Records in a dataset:
· · · · ·

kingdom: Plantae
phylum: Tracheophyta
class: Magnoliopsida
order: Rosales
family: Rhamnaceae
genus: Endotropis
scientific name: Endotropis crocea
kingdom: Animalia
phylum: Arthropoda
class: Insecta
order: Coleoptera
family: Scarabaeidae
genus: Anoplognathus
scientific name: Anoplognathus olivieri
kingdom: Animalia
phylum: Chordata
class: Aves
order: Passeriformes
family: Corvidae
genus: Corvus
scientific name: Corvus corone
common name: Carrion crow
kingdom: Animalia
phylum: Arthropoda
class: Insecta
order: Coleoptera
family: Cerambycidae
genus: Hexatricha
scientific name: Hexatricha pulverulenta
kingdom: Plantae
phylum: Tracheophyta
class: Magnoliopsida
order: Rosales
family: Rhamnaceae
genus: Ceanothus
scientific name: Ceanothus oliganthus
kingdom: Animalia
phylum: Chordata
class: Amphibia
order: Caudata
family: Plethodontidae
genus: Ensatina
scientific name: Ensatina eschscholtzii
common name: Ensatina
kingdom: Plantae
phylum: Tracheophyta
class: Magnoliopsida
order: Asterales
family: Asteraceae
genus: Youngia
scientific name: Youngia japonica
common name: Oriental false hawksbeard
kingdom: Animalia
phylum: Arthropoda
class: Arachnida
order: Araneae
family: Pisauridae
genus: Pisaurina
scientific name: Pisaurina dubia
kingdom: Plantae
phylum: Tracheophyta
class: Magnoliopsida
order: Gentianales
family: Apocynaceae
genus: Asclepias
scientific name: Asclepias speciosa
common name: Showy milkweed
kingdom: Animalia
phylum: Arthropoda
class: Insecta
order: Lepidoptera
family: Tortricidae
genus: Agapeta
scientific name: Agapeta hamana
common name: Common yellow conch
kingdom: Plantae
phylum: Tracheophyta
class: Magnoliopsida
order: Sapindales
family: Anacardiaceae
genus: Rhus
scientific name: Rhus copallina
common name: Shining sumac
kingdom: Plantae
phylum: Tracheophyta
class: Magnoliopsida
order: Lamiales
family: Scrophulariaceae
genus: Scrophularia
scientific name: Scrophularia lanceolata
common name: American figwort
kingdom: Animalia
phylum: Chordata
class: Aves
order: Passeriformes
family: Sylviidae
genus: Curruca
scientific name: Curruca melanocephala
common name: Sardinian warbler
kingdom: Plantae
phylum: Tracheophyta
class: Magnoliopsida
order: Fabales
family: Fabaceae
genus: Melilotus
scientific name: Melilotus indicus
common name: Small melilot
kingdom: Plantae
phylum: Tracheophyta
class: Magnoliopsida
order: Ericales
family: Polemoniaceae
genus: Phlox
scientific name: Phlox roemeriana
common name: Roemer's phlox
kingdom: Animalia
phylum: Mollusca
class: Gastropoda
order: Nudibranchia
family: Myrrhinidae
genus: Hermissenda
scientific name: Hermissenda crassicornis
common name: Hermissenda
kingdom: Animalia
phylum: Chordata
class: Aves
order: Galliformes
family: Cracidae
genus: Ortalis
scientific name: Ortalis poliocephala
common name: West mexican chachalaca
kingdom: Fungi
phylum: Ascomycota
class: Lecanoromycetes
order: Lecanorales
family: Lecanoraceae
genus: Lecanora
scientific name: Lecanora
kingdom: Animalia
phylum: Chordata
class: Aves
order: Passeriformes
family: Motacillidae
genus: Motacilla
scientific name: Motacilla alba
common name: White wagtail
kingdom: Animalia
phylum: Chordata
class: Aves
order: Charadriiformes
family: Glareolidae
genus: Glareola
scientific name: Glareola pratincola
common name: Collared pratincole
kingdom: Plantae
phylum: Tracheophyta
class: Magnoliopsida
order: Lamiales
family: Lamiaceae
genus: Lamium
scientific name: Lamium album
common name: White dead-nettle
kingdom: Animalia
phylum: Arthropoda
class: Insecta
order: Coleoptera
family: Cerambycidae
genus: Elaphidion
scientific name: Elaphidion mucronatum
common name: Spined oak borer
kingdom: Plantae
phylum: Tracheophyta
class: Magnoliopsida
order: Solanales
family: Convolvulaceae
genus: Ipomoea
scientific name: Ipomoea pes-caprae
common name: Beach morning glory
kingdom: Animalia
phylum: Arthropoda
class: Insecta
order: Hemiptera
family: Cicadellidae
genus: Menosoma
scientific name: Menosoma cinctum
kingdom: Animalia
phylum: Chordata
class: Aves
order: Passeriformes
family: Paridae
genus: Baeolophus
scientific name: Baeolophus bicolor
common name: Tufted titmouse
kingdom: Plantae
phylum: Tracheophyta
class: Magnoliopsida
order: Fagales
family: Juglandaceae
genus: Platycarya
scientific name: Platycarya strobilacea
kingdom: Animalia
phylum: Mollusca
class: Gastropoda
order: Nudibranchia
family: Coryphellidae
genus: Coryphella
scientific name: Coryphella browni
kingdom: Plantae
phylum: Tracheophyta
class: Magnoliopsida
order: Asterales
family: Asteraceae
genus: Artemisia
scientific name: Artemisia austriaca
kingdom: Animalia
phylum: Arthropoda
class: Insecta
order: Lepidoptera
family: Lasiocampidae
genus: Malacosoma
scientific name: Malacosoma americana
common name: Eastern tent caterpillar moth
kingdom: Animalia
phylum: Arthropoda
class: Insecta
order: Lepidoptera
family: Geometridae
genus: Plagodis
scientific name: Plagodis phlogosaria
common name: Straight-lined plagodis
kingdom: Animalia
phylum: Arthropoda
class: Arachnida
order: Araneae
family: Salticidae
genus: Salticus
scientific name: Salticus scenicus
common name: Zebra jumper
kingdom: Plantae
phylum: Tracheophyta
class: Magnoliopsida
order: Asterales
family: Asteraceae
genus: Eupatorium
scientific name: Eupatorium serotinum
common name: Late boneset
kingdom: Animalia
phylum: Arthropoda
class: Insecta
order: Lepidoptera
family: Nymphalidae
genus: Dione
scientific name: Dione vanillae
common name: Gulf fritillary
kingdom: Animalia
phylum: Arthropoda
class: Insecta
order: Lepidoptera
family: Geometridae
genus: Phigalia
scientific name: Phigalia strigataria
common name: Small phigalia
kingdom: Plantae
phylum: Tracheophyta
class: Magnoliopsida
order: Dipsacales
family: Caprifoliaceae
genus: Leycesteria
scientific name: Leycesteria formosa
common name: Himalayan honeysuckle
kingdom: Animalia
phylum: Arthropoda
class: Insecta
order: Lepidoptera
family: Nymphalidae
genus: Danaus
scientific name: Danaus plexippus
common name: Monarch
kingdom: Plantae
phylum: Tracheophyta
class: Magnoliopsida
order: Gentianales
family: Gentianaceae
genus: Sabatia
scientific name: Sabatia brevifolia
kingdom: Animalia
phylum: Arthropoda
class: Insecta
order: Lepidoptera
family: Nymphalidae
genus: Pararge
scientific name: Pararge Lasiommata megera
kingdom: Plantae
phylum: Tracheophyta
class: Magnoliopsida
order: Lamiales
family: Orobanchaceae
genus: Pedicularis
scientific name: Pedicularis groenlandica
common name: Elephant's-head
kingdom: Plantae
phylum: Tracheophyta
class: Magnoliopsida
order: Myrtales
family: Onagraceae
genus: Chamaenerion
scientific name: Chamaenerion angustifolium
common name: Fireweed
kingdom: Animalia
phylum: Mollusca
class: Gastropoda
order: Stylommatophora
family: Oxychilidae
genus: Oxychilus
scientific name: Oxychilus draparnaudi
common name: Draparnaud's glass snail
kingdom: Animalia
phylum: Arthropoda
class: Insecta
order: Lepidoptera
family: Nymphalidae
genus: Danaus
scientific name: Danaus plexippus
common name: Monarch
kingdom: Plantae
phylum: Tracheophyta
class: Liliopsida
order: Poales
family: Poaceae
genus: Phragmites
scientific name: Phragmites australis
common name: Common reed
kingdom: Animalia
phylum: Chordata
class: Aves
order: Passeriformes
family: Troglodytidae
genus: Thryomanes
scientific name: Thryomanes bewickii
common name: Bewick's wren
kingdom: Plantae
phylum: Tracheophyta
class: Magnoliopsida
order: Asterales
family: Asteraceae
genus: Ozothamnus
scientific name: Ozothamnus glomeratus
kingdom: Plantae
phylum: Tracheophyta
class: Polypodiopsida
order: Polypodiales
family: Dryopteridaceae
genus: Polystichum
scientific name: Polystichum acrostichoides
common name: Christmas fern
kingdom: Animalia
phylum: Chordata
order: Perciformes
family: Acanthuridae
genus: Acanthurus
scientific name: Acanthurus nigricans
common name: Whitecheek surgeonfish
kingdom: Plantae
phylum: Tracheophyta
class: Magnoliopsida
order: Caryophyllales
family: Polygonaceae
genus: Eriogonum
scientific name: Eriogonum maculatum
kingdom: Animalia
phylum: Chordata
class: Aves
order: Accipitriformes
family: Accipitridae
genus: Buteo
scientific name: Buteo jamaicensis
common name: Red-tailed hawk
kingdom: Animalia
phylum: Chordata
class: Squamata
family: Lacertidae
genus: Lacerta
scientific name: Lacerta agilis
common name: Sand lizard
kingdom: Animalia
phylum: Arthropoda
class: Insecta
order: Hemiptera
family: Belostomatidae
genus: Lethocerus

· · · · ·

### TASK TO CARRY OUT
Put every line from the start of the records down through the line that contains "genus: Pisaurina" into a numbered list, leaving out blank lines.

### ANSWER FOR THIS EXERCISE
1. kingdom: Plantae
2. phylum: Tracheophyta
3. class: Magnoliopsida
4. order: Rosales
5. family: Rhamnaceae
6. genus: Endotropis
7. scientific name: Endotropis crocea
8. kingdom: Animalia
9. phylum: Arthropoda
10. class: Insecta
11. order: Coleoptera
12. family: Scarabaeidae
13. genus: Anoplognathus
14. scientific name: Anoplognathus olivieri
15. kingdom: Animalia
16. phylum: Chordata
17. class: Aves
18. order: Passeriformes
19. family: Corvidae
20. genus: Corvus
21. scientific name: Corvus corone
22. common name: Carrion crow
23. kingdom: Animalia
24. phylum: Arthropoda
25. class: Insecta
26. order: Coleoptera
27. family: Cerambycidae
28. genus: Hexatricha
29. scientific name: Hexatricha pulverulenta
30. kingdom: Plantae
31. phylum: Tracheophyta
32. class: Magnoliopsida
33. order: Rosales
34. family: Rhamnaceae
35. genus: Ceanothus
36. scientific name: Ceanothus oliganthus
37. kingdom: Animalia
38. phylum: Chordata
39. class: Amphibia
40. order: Caudata
41. family: Plethodontidae
42. genus: Ensatina
43. scientific name: Ensatina eschscholtzii
44. common name: Ensatina
45. kingdom: Plantae
46. phylum: Tracheophyta
47. class: Magnoliopsida
48. order: Asterales
49. family: Asteraceae
50. genus: Youngia
51. scientific name: Youngia japonica
52. common name: Oriental false hawksbeard
53. kingdom: Animalia
54. phylum: Arthropoda
55. class: Arachnida
56. order: Araneae
57. family: Pisauridae
58. genus: Pisaurina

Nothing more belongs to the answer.